→ YOUR OBJECTIVE
Retype all the text in the listing below character for character, omitting the pictures from your answer.

→ MATERIAL TO PROCESS
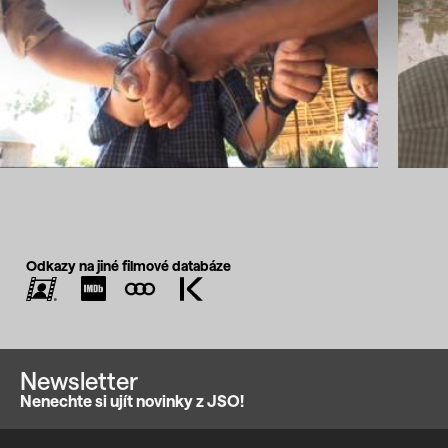
Odkazy na jiné filmové databáze
Newsletter
Nenechte si ujít novinky z JSO!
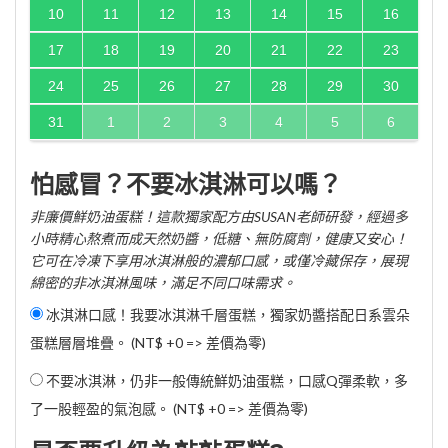
10
11
12
13
14
15
16
17
18
19
20
21
22
23
24
25
26
27
28
29
30
31
1
2
3
4
5
6
怕感冒？不要冰淇淋可以嗎？
非廉價鮮奶油蛋糕！這款獨家配方由SUSAN老師研發，經過多
小時精心熬煮而成天然奶醬，低糖、無防腐劑，健康又安心！
它可在冷凍下享用冰淇淋般的濃郁口感，或僅冷藏保存，展現
綿密的非冰淇淋風味，滿足不同口味需求。
冰淇淋口感！我要冰淇淋千層蛋糕，獨家奶醬搭配日系雲朵
蛋糕層層堆疊。 (NT$ +0 => 差價為零)
不要冰淇淋，仍非一般傳統鮮奶油蛋糕，口感Q彈柔軟，多
了一股輕盈的氣泡感。 (NT$ +0 => 差價為零)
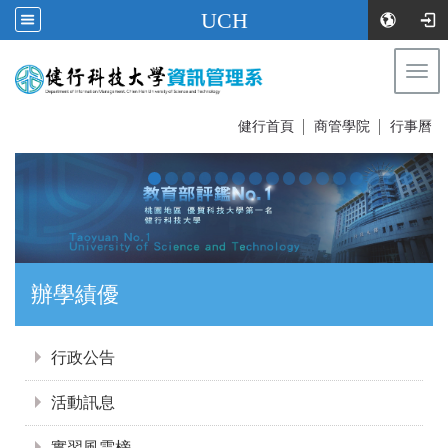
UCH
Togg
navi
:::
健行首頁
│
商管學院
│
行事曆
證照達人
:::
行政公告
活動訊息
實習風雲榜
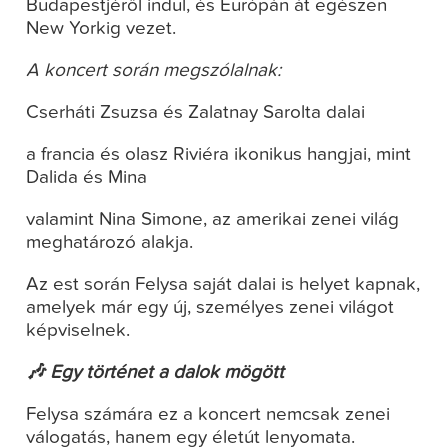
Budapestjéről indul, és Európán át egészen
New Yorkig vezet.
A koncert során megszólalnak:
Cserháti Zsuzsa és Zalatnay Sarolta dalai
a francia és olasz Riviéra ikonikus hangjai, mint
Dalida és Mina
valamint Nina Simone, az amerikai zenei világ
meghatározó alakja.
Az est során Felysa saját dalai is helyet kapnak,
amelyek már egy új, személyes zenei világot
képviselnek.
🎶 Egy történet a dalok mögött
Felysa számára ez a koncert nemcsak zenei
válogatás, hanem egy életút lenyomata.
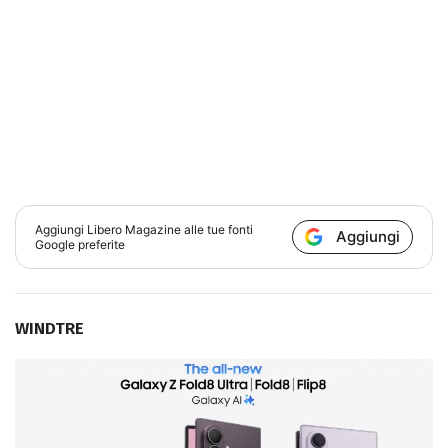
Aggiungi
Libero Magazine
alle tue fonti
Aggiungi
Google preferite
WINDTRE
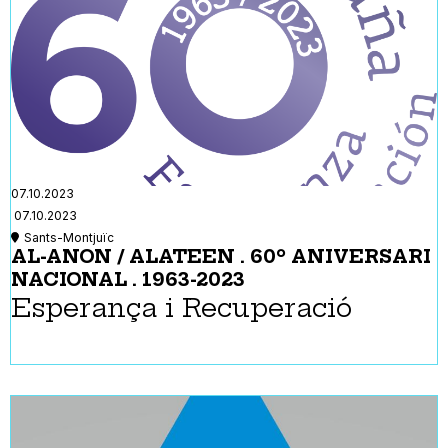
07.10.2023
07.10.2023
Sants-Montjuïc
AL-ANON / ALATEEN . 60º ANIVERSARI
NACIONAL . 1963-2023
Esperança i Recuperació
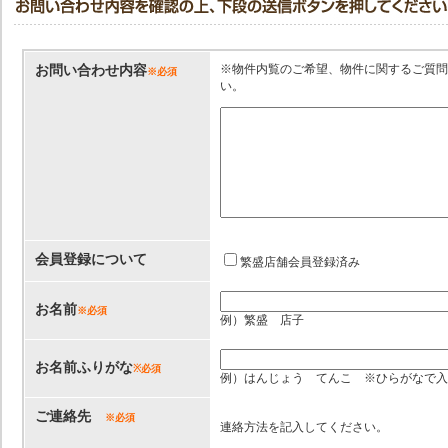
※物件内覧のご希望、物件に関するご質問
お問い合わせ内容
※必須
い。
会員登録について
繁盛店舗会員登録済み
お名前
※必須
例）繁盛 店子
お名前ふりがな
※必須
例）はんじょう てんこ ※ひらがなで入
ご連絡先
※必須
連絡方法を記入してください。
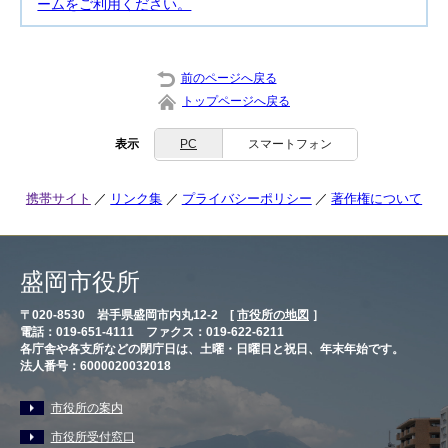
ームをご利用ください。
前のページへ戻る
トップページへ戻る
表示
PC
スマートフォン
携帯サイト
リンク集
プライバシーポリシー
著作権について
盛岡市役所
〒020-8530 岩手県盛岡市内丸12-2 [
市役所の地図
］
電話：019-651-4111 ファクス：019-622-6211
各庁舎や各支所などの閉庁日は、土曜・日曜日と祝日、年末年始です。
法人番号：6000020032018
市役所の案内
市役所受付窓口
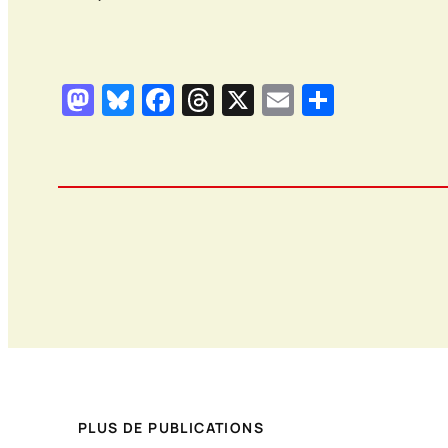
Mastodon
Bluesky
Facebook
Threads
X
Email
Partage
PLUS DE PUBLICATIONS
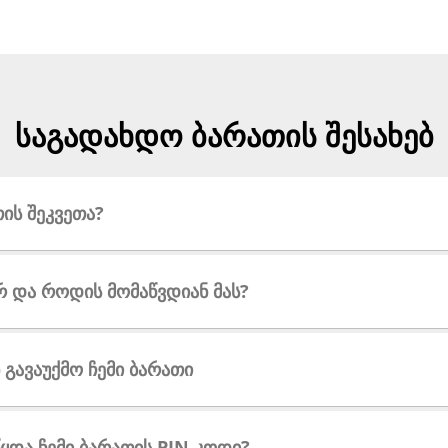
საგადახდო ბარათის შესახებ
ის შეკვეთა?
რ და როდის მომაწვდიან მას?
გავაუქმო ჩემი ბარათი
წყდა ჩემი ბარათის PIN კოდი?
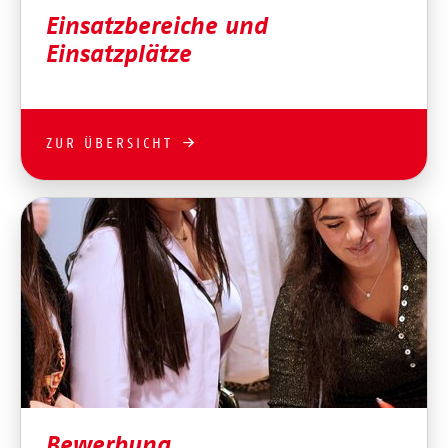
Einsatzbereiche und
Einsatzplätze
ZUR ÜBERSICHT
Bewerbung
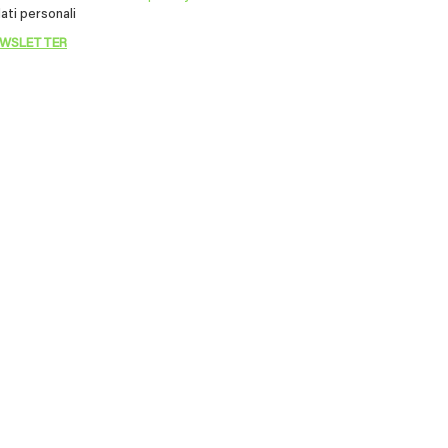
ati personali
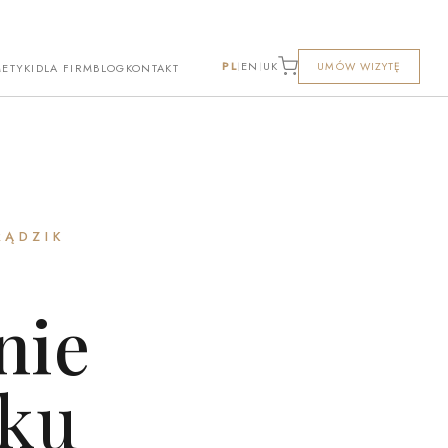
PL
EN
UK
UMÓW WIZYTĘ
|
|
ETYKI
DLA FIRM
BLOG
KONTAKT
RĄDZIK
nie
iku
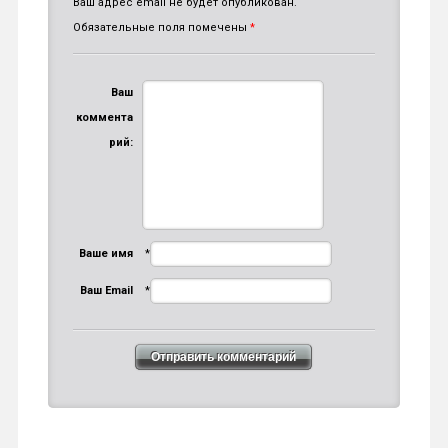
Ваш адрес email не будет опубликован.
Обязательные поля помечены
*
Ваш
коммента
рий:
Ваше имя
*
Ваш Email
*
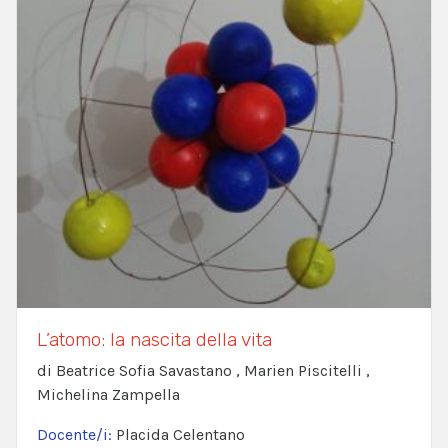
L’atomo: la nascita della vita
di Beatrice Sofia Savastano , Marien Piscitelli ,
Michelina Zampella
Docente/i:
Placida Celentano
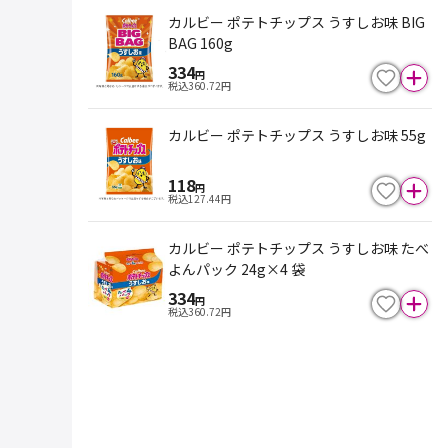
カルビー ポテトチップス うすしお味 BIG
BAG 160g
334
円
税込
360.72
円
カルビー ポテトチップス うすしお味 55g
118
円
税込
127.44
円
カルビー ポテトチップス うすしお味 たべ
よんパック 24g×4 袋
334
円
税込
360.72
円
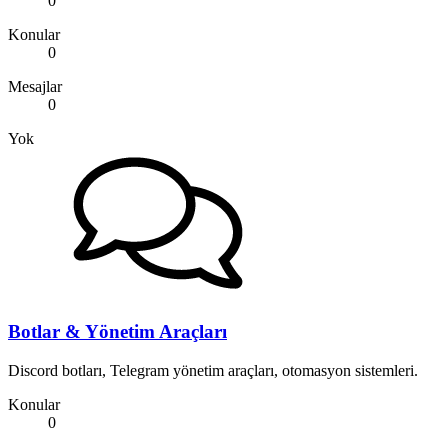
0
Konular
0
Mesajlar
0
Yok
Botlar & Yönetim Araçları
Discord botları, Telegram yönetim araçları, otomasyon sistemleri.
Konular
0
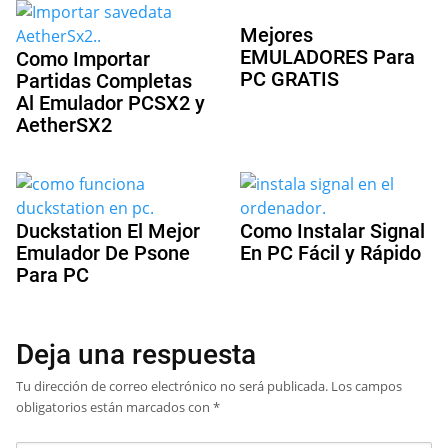
Mejores
EMULADORES Para
Como Importar
PC GRATIS
Partidas Completas
Al Emulador PCSX2 y
AetherSX2
Duckstation El Mejor
Como Instalar Signal
Emulador De Psone
En PC Fácil y Rápido
Para PC
Deja una respuesta
Tu dirección de correo electrónico no será publicada.
Los campos
obligatorios están marcados con
*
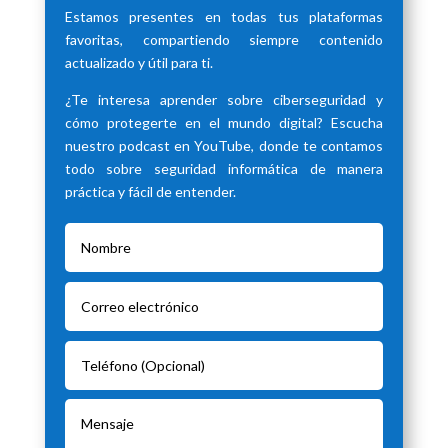
Estamos presentes en todas tus plataformas
favoritas, compartiendo siempre contenido
actualizado y útil para ti.
¿Te interesa aprender sobre ciberseguridad y
cómo protegerte en el mundo digital? Escucha
nuestro podcast en YouTube, donde te contamos
todo sobre seguridad informática de manera
práctica y fácil de entender.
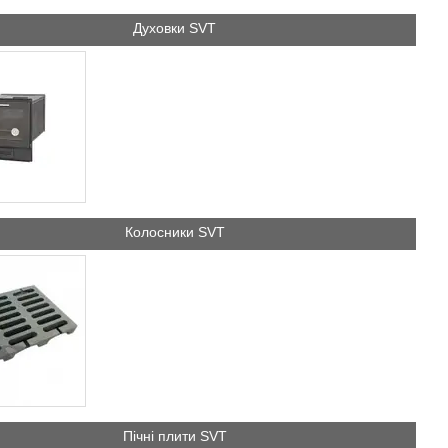
Духовки SVT
Колосники SVT
Пічні плити SVT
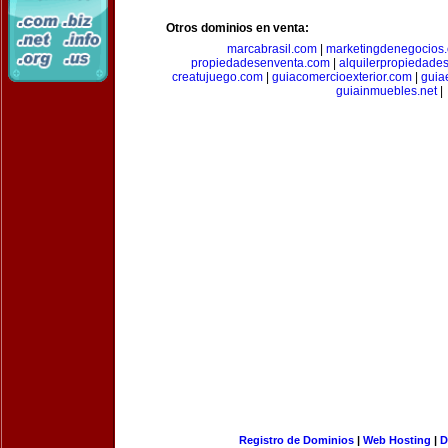
Otros dominios en venta:
marcabrasil.com
|
marketingdenegocios
propiedadesenventa.com
|
alquilerpropiedade
creatujuego.com
|
guiacomercioexterior.com
|
guiae
guiainmuebles.net
|
Registro de Dominios
|
Web Hosting
|
D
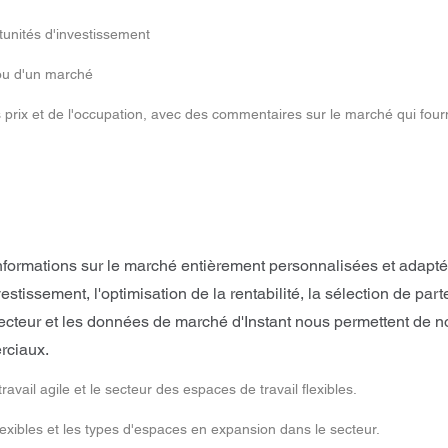
tunités d'investissement
 ou d'un marché
 prix et de l'occupation, avec des commentaires sur le marché qui fou
formations sur le marché entièrement personnalisées et adaptée
nvestissement, l'optimisation de la rentabilité, la sélection de
ecteur et les données de marché d'Instant nous permettent de n
rciaux.
ail agile et le secteur des espaces de travail flexibles.
xibles et les types d'espaces en expansion dans le secteur.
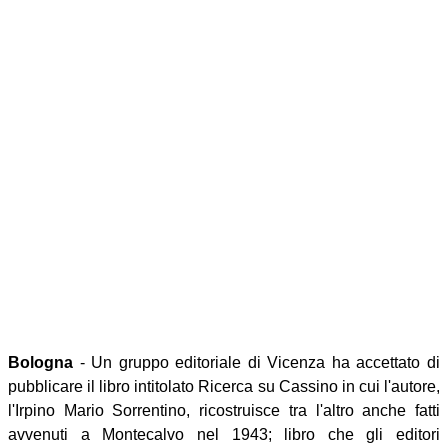
Bologna
- Un gruppo editoriale di Vicenza ha accettato di
pubblicare il libro intitolato Ricerca su Cassino in cui l'autore,
l'Irpino Mario Sorrentino, ricostruisce tra l'altro anche fatti
avvenuti a Montecalvo nel 1943; libro che gli editori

→ RESULT OF THIS EXERCISE
Odkazy na jiné filmové databáze
Newsletter
Nenechte si ujít novinky z JSO!
10
11
12
13
14
15
16
17
18
19
20
21
22
23
24
25
26
27
28
29
30
31
1
2
3
4
5
6
怕感冒？不要冰淇淋可以嗎？
非廉價鮮奶油蛋糕！這款獨家配方由SUSAN老師研發，經過多
小時精心熬煮而成天然奶醬，低糖、無防腐劑，健康又安心！
它可在冷凍下享用冰淇淋般的濃郁口感，或僅冷藏保存，展現
綿密的非冰淇淋風味，滿足不同口味需求。
冰淇淋口感！我要冰淇淋千層蛋糕，獨家奶醬搭配日系雲朵
蛋糕層層堆疊。 (NT$ +0 => 差價為零)
不要冰淇淋，仍非一般傳統鮮奶油蛋糕，口感Q彈柔軟，多
了一股輕盈的氣泡感。 (NT$ +0 => 差價為零)
UCH
Togg
navi
:::
健行首頁
│
商管學院
│
行事曆
證照達人
:::
行政公告
活動訊息
實習風雲榜
Budapestjéről indul, és Európán át egészen
New Yorkig vezet.
A koncert során megszólalnak:
Cserháti Zsuzsa és Zalatnay Sarolta dalai
a francia és olasz Riviéra ikonikus hangjai, mint
Dalida és Mina
valamint Nina Simone, az amerikai zenei világ
meghatározó alakja.
Az est során Felysa saját dalai is helyet kapnak,
amelyek már egy új, személyes zenei világot
képviselnek.
🎶 Egy történet a dalok mögött
Felysa számára ez a koncert nemcsak zenei
válogatás, hanem egy életút lenyomata.
Aggiungi
Libero Magazine
alle tue fonti
Aggiungi
Google preferite
WINDTRE
07.10.2023
07.10.2023
Sants-Montjuïc
AL-ANON / ALATEEN . 60º ANIVERSARI
NACIONAL . 1963-2023
Esperança i Recuperació
※物件内覧のご希望、物件に関するご質問
お問い合わせ内容
※必須
い。
会員登録について
繁盛店舗会員登録済み
お名前
※必須
例）繁盛 店子
お名前ふりがな
※必須
例）はんじょう てんこ ※ひらがなで入
ご連絡先
※必須
連絡方法を記入してください。
ームをご利用ください。
前のページへ戻る
トップページへ戻る
表示
PC
スマートフォン
携帯サイト
リンク集
プライバシーポリシー
著作権について
盛岡市役所
〒020-8530 岩手県盛岡市内丸12-2 [
市役所の地図
］
電話：019-651-4111 ファクス：019-622-6211
各庁舎や各支所などの閉庁日は、土曜・日曜日と祝日、年末年始です。
法人番号：6000020032018
市役所の案内
市役所受付窓口
Mastodon
Bluesky
Facebook
Threads
X
Email
Partage
PLUS DE PUBLICATIONS
საგადახდო ბარათის შესახებ
ის შეკვეთა?
რ და როდის მომაწვდიან მას?
გავაუქმო ჩემი ბარათი
წყდა ჩემი ბარათის PIN კოდი?
Einsatzbereiche und
Einsatzplätze
ZUR ÜBERSICHT
Bewerbung
ati personali
PL
EN
UK
UMÓW WIZYTĘ
|
|
ETYKI
DLA FIRM
BLOG
KONTAKT
RĄDZIK
nie
iku
Ваш адрес email не будет опубликован.
Обязательные поля помечены
*
Ваш
коммента
рий:
Ваше имя
*
Ваш Email
*
L’atomo: la nascita della vita
di Beatrice Sofia Savastano , Marien Piscitelli ,
Michelina Zampella
Docente/i:
Placida Celentano
カルビー ポテトチップス うすしお味 BIG
BAG 160g
334
円
税込
360.72
円
カルビー ポテトチップス うすしお味 55g
118
円
税込
127.44
円
カルビー ポテトチップス うすしお味 たべ
よんパック 24g×4 袋
334
円
税込
360.72
円
0
Konular
0
Mesajlar
0
Yok
Botlar & Yönetim Araçları
Discord botları, Telegram yönetim araçları, otomasyon sistemleri.
Konular
0
Mejores
EMULADORES Para
Como Importar
PC GRATIS
Partidas Completas
Al Emulador PCSX2 y
AetherSX2
Duckstation El Mejor
Como Instalar Signal
Emulador De Psone
En PC Fácil y Rápido
Para PC
Deja una respuesta
Tu dirección de correo electrónico no será publicada.
Los campos
obligatorios están marcados con
*
Estamos presentes en todas tus plataformas
favoritas, compartiendo siempre contenido
actualizado y útil para ti.
¿Te interesa aprender sobre ciberseguridad y
cómo protegerte en el mundo digital? Escucha
nuestro podcast en YouTube, donde te contamos
todo sobre seguridad informática de manera
práctica y fácil de entender.
Духовки SVT
Колосники SVT
Пічні плити SVT
Otros dominios en venta:
marcabrasil.com
|
marketingdenegocios
propiedadesenventa.com
|
alquilerpropiedade
creatujuego.com
|
guiacomercioexterior.com
|
guiae
guiainmuebles.net
|
Registro de Dominios
|
Web Hosting
|
D
tunités d'investissement
 ou d'un marché
 prix et de l'occupation, avec des commentaires sur le marché qui fou
formations sur le marché entièrement personnalisées et adaptée
nvestissement, l'optimisation de la rentabilité, la sélection de
ecteur et les données de marché d'Instant nous permettent de n
rciaux.
ail agile et le secteur des espaces de travail flexibles.
xibles et les types d'espaces en expansion dans le secteur.
Bologna
- Un gruppo editoriale di Vicenza ha accettato di
pubblicare il libro intitolato Ricerca su Cassino in cui l'autore,
l'Irpino Mario Sorrentino, ricostruisce tra l'altro anche fatti
avvenuti a Montecalvo nel 1943; libro che gli editori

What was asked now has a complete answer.